Touba, 29 août (APS) – La fracture numérique peut se traduire au Sénégal par des ’’fractures radiophoniques’’, des « zones de silence » où la radio n’émet pas en raison de l’insuffisance des services Internet et malgré l’ampleur des investissements au profit de l’audiovisuel public, souligne le directeur général de la Radiodiffusion télévision sénégalaise (RTS), Racine Talla.

« Malgré les investissements pour produire des émissions, les diffuser, il y a des zones de silence. Pour le moment, c’est lié à deux phénomènes : parfois c’est l’insuffisance de puissance de nos émetteurs mais le plus souvent, le service Internet au Sénégal est un problème », a-t-il dit.

Le DG de la RTS s’exprimait vendredi au cours d’une conférence de presse, à Touba, une rencontre au cours de laquelle il est revenu sur « les temps forts » de la tournée qu’il a entreprise à travers le Sénégal, pour s’enquérir du niveau d’équipement des stations de radio régionales de la chaîne publique sénégalaise, lesquelles comprennent aussi un réseau représentant un « embryon » de télévision zonale.

La tournée a aussi été l’occasion pour Racine Talla d’échanger avec le personnel concernant certaines de ses préoccupations en lien avec les conditions de travail par exemple.

« Nous sommes aux normes en matière de production et de diffusion et c’est tout à l’honneur du service public, parce que seule la RTS a l’obligation d’être entendue dans le coin le plus reculé du Sénégal », a-t-il déclaré.

Mais les fractures numériques se traduisent aussi par des « fractures radiophoniques » avec comme conséquence le manquement d’information et la difficulté pour « certaines populations’’ d’accéder à ce que la télé ou la radio peuvent apporter, a déploré M. Talla.

« On est à la veille du basculement vers la Télévision terrestre numérique (TNT) mais si vous parcourrez en continue le territoire du Sénégal, vous vous rendez compte que notre pays n’est pas suffisamment couvert en Internet », a indiqué le DG de la RTS.

Il estime qu’il est important d’attirer l’attention des plus hautes autorités à la veille du basculement vers la TNT, « parce que même si la fibre optique est utilisée et que Internet est défaillant, ça pose problème ».

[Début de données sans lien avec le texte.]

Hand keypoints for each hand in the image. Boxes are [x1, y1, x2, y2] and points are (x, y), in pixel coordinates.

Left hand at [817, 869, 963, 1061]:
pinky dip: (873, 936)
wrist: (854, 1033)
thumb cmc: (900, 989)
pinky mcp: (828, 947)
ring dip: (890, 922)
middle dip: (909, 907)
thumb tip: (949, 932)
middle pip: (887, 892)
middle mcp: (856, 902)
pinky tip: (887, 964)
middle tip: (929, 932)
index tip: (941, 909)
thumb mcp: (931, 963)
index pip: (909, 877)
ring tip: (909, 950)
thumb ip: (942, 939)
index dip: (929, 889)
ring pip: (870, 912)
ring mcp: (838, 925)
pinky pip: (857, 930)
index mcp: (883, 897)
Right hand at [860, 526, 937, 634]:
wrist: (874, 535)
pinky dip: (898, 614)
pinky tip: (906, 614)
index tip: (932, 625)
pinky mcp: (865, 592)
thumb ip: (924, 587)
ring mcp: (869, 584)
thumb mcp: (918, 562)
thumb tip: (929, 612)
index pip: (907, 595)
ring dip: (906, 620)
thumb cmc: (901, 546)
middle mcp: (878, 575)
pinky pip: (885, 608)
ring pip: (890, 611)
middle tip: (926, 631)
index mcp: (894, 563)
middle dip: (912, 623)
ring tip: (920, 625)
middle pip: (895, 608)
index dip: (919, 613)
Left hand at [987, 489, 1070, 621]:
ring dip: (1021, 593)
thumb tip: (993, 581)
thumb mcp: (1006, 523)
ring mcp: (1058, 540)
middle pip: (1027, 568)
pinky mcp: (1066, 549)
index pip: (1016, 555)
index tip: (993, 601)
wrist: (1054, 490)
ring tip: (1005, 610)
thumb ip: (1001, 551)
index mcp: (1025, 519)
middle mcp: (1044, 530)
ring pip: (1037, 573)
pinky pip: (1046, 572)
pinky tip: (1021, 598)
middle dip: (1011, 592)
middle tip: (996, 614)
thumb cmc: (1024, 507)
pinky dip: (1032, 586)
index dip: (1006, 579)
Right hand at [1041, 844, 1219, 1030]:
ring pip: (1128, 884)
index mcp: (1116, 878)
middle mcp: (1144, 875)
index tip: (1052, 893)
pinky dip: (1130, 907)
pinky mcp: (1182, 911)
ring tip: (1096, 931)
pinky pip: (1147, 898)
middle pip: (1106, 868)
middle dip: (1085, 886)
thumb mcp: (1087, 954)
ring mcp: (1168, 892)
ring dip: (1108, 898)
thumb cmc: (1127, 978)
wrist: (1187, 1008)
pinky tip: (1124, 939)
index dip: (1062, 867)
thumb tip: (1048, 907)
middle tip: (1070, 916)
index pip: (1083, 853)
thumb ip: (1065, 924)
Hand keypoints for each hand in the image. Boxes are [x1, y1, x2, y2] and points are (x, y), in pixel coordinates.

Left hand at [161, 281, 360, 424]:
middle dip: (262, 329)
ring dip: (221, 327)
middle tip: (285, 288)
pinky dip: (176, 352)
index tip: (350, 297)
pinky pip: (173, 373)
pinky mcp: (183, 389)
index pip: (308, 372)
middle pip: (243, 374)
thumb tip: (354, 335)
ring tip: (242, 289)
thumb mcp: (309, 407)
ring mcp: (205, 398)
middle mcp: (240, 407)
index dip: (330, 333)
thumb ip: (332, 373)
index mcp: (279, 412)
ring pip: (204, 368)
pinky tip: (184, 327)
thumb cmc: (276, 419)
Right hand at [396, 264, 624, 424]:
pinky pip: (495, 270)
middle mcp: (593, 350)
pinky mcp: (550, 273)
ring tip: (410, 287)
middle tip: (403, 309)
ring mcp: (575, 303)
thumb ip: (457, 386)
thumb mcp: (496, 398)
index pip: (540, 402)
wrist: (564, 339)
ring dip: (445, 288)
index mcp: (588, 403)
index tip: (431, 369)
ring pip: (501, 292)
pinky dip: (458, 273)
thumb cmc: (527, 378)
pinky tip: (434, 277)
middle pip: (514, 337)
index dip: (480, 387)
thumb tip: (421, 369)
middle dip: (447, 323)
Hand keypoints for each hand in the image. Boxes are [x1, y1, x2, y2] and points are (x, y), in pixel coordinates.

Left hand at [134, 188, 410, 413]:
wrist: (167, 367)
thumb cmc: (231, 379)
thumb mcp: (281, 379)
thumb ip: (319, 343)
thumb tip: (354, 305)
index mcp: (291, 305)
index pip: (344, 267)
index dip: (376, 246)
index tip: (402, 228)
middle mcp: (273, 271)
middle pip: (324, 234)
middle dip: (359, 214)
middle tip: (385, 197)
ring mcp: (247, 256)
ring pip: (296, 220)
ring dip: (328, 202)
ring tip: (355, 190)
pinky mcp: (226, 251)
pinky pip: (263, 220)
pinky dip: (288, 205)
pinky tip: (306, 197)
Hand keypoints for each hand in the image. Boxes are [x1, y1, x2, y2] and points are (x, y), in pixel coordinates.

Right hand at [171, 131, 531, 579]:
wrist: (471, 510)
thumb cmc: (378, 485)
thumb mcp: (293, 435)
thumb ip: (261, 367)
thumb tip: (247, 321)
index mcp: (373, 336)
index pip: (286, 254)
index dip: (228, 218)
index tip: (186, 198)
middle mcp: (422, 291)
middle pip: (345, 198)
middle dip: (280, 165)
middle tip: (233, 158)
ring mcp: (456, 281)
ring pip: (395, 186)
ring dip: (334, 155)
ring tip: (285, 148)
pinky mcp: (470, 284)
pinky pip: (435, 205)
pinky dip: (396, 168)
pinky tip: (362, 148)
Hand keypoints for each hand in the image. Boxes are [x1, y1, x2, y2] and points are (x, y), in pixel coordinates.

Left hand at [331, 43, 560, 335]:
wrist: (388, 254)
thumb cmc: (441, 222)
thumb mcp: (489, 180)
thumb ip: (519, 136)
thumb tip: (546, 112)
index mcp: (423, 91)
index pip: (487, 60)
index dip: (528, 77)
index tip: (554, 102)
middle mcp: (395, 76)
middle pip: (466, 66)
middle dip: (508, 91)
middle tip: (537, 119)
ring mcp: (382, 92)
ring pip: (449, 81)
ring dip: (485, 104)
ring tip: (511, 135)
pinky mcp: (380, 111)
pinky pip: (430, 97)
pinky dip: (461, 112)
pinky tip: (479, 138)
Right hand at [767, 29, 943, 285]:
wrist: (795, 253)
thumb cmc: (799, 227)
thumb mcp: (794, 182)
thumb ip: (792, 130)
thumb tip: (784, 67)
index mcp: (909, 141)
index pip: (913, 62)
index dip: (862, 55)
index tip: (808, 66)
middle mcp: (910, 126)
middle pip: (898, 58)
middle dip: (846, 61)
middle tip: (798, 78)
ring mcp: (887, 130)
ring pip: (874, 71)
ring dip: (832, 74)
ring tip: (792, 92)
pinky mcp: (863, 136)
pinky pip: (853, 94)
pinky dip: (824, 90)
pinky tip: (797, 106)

« Cette fracture, elle est visible, sensible dès qu’on sort des pôles urbains, des grosses agglomérations. Il arrive même que ces agglomérations ne soient pas bien fournies en continuité. Lorsqu’on parle de service public, il s’agit d’équité, d’accessibilité mais il s’agit surtout de continuité de service », a insisté Racine Talla.

Les pouvoirs publics sont selon lui « en train d’investir énormément d’argent pour l’avènement de la TNT mais le régulateur des télécommunications [ARTP] doit aussi porter une attention particulière » à cette situation, note-t-il.

« Nous avons beaucoup d’opérateurs, fournisseur d’accès Internet, je pense que pour des raisons de souveraineté, l’Etat doit regarder ça de plus près, surtout avec tous les efforts consentis pour donner de la vigueur à l’Agence de l’informatique de l’Etat (ADIE)’’, a-t-il martelé.